- Exercise prompt
Write out every line of the data below verbatim, keeping each character, number, and arrow unchanged.

━━━━━━━━━━━━━━━━

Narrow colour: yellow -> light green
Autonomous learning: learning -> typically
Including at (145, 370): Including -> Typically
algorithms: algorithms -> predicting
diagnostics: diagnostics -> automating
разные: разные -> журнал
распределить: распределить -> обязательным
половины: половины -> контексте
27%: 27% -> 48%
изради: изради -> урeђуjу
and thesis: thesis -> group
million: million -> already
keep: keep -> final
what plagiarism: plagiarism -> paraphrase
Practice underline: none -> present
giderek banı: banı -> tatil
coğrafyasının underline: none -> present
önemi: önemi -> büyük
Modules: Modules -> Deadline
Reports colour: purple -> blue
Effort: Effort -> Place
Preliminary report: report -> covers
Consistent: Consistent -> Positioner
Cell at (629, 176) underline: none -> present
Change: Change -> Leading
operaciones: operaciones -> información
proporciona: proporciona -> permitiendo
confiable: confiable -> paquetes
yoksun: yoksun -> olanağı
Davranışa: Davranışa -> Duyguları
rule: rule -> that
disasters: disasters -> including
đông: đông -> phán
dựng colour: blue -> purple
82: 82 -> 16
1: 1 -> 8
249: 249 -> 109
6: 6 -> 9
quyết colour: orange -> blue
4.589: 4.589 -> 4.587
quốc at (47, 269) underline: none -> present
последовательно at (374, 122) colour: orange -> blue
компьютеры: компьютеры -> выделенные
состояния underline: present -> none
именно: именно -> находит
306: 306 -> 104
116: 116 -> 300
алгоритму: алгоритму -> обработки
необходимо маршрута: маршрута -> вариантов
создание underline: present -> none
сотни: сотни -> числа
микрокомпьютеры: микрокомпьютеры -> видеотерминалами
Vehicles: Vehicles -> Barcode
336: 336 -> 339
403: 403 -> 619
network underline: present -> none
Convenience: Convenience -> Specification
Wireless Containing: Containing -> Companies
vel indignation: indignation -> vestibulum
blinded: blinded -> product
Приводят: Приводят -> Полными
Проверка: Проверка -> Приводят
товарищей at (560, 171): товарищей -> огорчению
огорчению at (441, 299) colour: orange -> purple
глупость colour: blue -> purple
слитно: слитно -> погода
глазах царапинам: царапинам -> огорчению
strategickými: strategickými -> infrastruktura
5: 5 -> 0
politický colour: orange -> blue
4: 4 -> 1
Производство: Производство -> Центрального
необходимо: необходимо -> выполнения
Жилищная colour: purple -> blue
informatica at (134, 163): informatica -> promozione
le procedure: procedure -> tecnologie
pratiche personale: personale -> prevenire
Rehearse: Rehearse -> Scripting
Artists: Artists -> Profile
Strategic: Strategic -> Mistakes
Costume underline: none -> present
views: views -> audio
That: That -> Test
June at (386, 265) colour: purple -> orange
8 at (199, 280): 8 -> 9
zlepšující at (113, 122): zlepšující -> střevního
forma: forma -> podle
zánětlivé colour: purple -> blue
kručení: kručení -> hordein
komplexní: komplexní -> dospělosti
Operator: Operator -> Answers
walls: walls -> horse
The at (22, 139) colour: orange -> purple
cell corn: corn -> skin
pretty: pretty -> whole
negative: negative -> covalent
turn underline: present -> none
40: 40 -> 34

━━━━━━━━━━━━━━━━

- Result of the exercise
Narrow colour: yellow -> light green
Autonomous learning: learning -> typically
Including at (145, 370): Including -> Typically
algorithms: algorithms -> predicting
diagnostics: diagnostics -> automating
разные: разные -> журнал
распределить: распределить -> обязательным
половины: половины -> контексте
27%: 27% -> 48%
изради: изради -> урeђуjу
and thesis: thesis -> group
million: million -> already
keep: keep -> final
what plagiarism: plagiarism -> paraphrase
Practice underline: none -> present
giderek banı: banı -> tatil
coğrafyasının underline: none -> present
önemi: önemi -> büyük
Modules: Modules -> Deadline
Reports colour: purple -> blue
Effort: Effort -> Place
Preliminary report: report -> covers
Consistent: Consistent -> Positioner
Cell at (629, 176) underline: none -> present
Change: Change -> Leading
operaciones: operaciones -> información
proporciona: proporciona -> permitiendo
confiable: confiable -> paquetes
yoksun: yoksun -> olanağı
Davranışa: Davranışa -> Duyguları
rule: rule -> that
disasters: disasters -> including
đông: đông -> phán
dựng colour: blue -> purple
82: 82 -> 16
1: 1 -> 8
249: 249 -> 109
6: 6 -> 9
quyết colour: orange -> blue
4.589: 4.589 -> 4.587
quốc at (47, 269) underline: none -> present
последовательно at (374, 122) colour: orange -> blue
компьютеры: компьютеры -> выделенные
состояния underline: present -> none
именно: именно -> находит
306: 306 -> 104
116: 116 -> 300
алгоритму: алгоритму -> обработки
необходимо маршрута: маршрута -> вариантов
создание underline: present -> none
сотни: сотни -> числа
микрокомпьютеры: микрокомпьютеры -> видеотерминалами
Vehicles: Vehicles -> Barcode
336: 336 -> 339
403: 403 -> 619
network underline: present -> none
Convenience: Convenience -> Specification
Wireless Containing: Containing -> Companies
vel indignation: indignation -> vestibulum
blinded: blinded -> product
Приводят: Приводят -> Полными
Проверка: Проверка -> Приводят
товарищей at (560, 171): товарищей -> огорчению
огорчению at (441, 299) colour: orange -> purple
глупость colour: blue -> purple
слитно: слитно -> погода
глазах царапинам: царапинам -> огорчению
strategickými: strategickými -> infrastruktura
5: 5 -> 0
politický colour: orange -> blue
4: 4 -> 1
Производство: Производство -> Центрального
необходимо: необходимо -> выполнения
Жилищная colour: purple -> blue
informatica at (134, 163): informatica -> promozione
le procedure: procedure -> tecnologie
pratiche personale: personale -> prevenire
Rehearse: Rehearse -> Scripting
Artists: Artists -> Profile
Strategic: Strategic -> Mistakes
Costume underline: none -> present
views: views -> audio
That: That -> Test
June at (386, 265) colour: purple -> orange
8 at (199, 280): 8 -> 9
zlepšující at (113, 122): zlepšující -> střevního
forma: forma -> podle
zánětlivé colour: purple -> blue
kručení: kručení -> hordein
komplexní: komplexní -> dospělosti
Operator: Operator -> Answers
walls: walls -> horse
The at (22, 139) colour: orange -> purple
cell corn: corn -> skin
pretty: pretty -> whole
negative: negative -> covalent
turn underline: present -> none
40: 40 -> 34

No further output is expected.